Pull out every line below that holds the word "local".
######
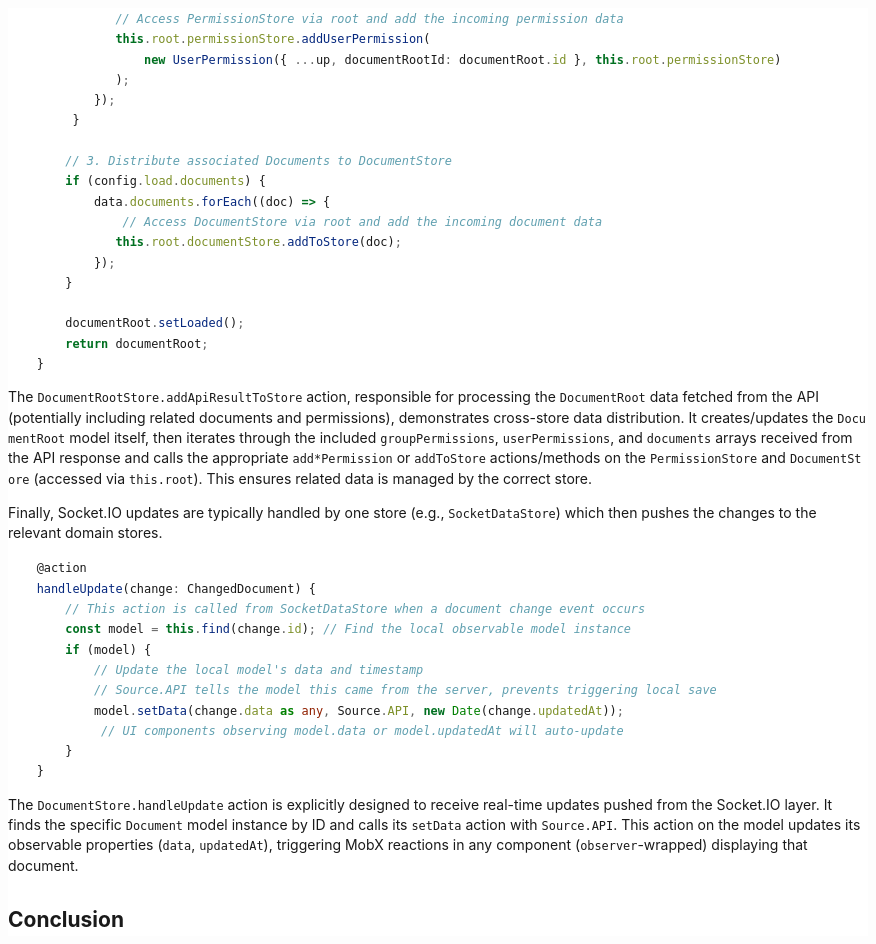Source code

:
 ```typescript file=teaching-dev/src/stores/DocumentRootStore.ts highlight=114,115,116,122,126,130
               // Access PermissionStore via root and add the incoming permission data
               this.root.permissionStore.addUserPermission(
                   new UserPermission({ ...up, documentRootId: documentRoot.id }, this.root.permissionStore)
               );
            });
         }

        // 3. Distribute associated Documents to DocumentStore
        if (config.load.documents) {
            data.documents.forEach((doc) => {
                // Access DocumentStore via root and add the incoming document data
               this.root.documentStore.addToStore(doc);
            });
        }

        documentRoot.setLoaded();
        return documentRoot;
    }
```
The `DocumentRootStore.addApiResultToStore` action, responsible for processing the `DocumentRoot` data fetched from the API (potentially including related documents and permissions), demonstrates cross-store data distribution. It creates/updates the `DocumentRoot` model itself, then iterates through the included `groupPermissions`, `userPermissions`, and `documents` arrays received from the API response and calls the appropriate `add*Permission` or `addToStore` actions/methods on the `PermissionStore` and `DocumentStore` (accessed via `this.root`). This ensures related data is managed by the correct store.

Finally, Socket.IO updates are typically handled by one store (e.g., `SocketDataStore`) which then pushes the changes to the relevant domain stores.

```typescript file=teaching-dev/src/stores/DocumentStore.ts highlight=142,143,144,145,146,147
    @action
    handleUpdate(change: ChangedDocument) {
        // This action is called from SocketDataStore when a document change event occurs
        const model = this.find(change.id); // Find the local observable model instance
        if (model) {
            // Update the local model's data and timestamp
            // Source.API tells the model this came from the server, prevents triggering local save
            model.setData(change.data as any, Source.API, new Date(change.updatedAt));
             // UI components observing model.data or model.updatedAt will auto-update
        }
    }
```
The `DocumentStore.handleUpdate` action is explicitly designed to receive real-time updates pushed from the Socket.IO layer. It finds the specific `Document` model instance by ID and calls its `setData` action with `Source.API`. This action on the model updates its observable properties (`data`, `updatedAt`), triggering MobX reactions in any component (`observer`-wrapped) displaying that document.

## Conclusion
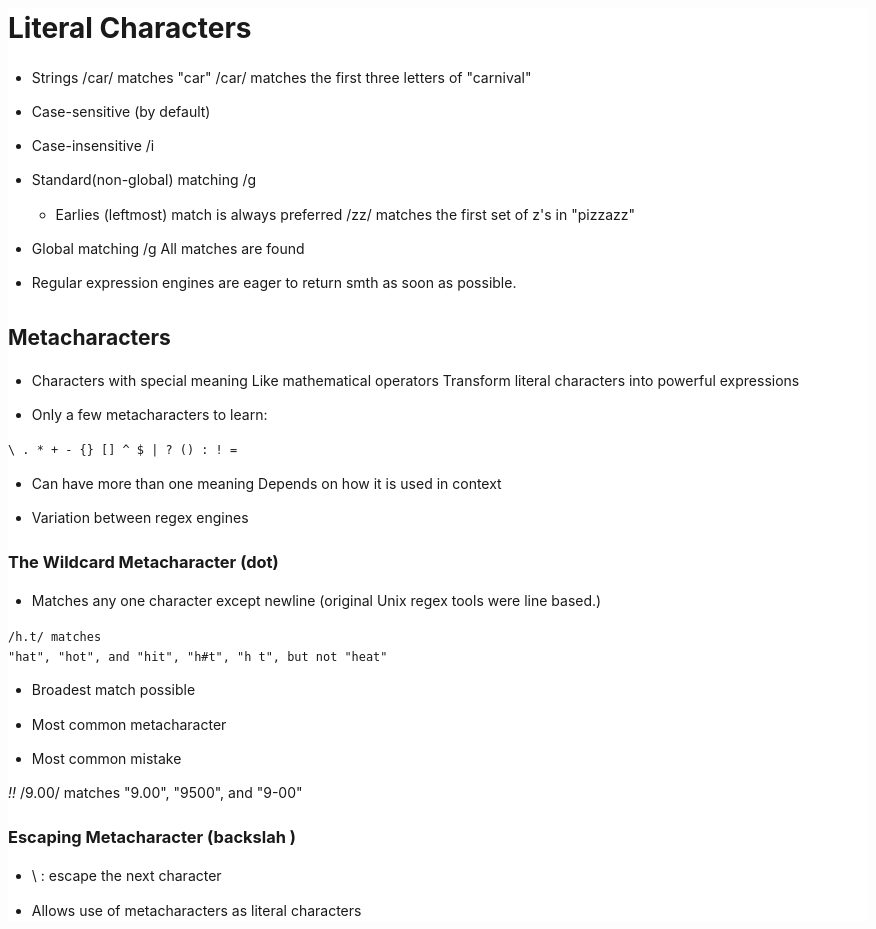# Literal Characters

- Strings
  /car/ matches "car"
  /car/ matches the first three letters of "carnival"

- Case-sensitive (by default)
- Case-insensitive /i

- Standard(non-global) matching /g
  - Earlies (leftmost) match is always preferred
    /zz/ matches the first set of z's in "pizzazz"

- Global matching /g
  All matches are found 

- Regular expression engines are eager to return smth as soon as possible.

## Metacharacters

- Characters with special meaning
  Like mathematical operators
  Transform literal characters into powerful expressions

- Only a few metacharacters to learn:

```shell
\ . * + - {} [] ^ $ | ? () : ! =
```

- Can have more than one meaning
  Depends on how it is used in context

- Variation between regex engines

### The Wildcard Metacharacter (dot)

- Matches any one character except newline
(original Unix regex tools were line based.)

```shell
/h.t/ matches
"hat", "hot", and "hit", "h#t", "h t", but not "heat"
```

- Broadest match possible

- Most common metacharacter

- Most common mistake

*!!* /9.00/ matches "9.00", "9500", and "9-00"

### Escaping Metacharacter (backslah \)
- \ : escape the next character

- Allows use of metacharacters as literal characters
######
### [RESULT]
        const model = this.find(change.id); // Find the local observable model instance
            // Update the local model's data and timestamp
            // Source.API tells the model this came from the server, prevents triggering local save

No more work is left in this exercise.